Life, especially work, is still very different for me but there are glimmers of hope.

inaspin12 · 05/09/2020 22:41

Not really comparable though, the actual number of cases in April was much, much higher than those reported, due to lack of testing

Have you looked into the testing, what exactly it tests for? Covid 19 has never been isolated and therefore cannot be tested for accurately. This explains why many people who test positive have no symptoms at all.

CoffeeandCroissant · 05/09/2020 22:44

@inaspin12

Not really comparable though, the actual number of cases in April was much, much higher than those reported, due to lack of testing

Have you looked into the testing, what exactly it tests for? Covid 19 has never been isolated and therefore cannot be tested for accurately. This explains why many people who test positive have no symptoms at all.

???
everythingisginandroses · 05/09/2020 22:51

I knew it wouldn't be long until the turquoise tracksuits came out.

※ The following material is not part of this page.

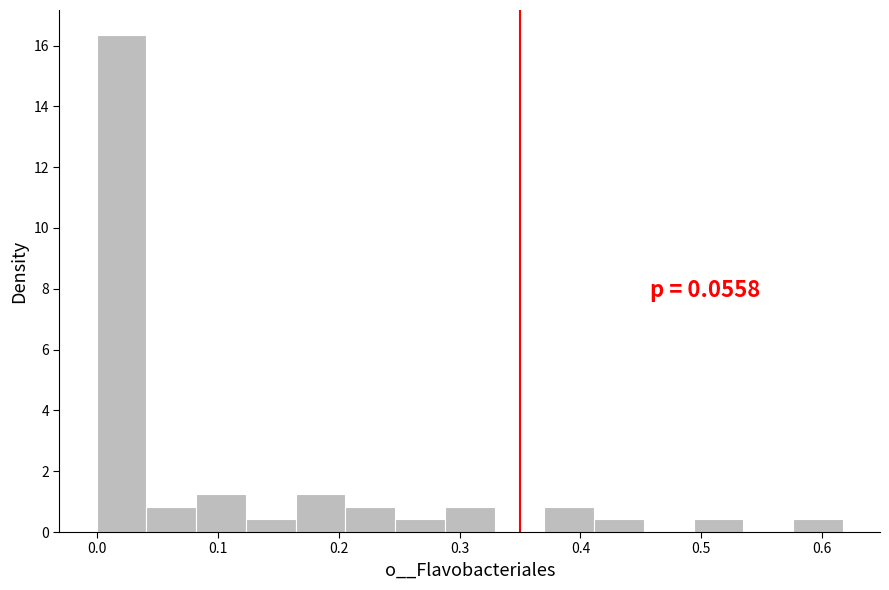

Over which range of the x-axis is the bar tallest?

0.00 to 0.04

SallySeven · 05/09/2020 22:56

Inaspin, Icelandic scientists had been able to distinguish where various strains of covid19 had come from into Iceland back in June at least. What do you mean?

Hardbackwriter · 05/09/2020 23:08

I actually really enjoy reduced capacity as I dislike crowds! I went out for dinner last to a fav restaurant where normally you are pretty squashed to the next table. It was so much better being 2m apart! I suppose not so great for the owner & his profits but I enjoyed it!

Lovely for you. Do you want to pay twice as much for your meal? Because that's what will have to happen if it's long-term. Right now restaurants and everywhere else with halved capacity are desperately trying not to increase prices because they're just trying to weather the storm and still be there when normal comes. If that's not coming then the only way businesses can sustain getting rid of the 'crowds' is dramatically increasing prices.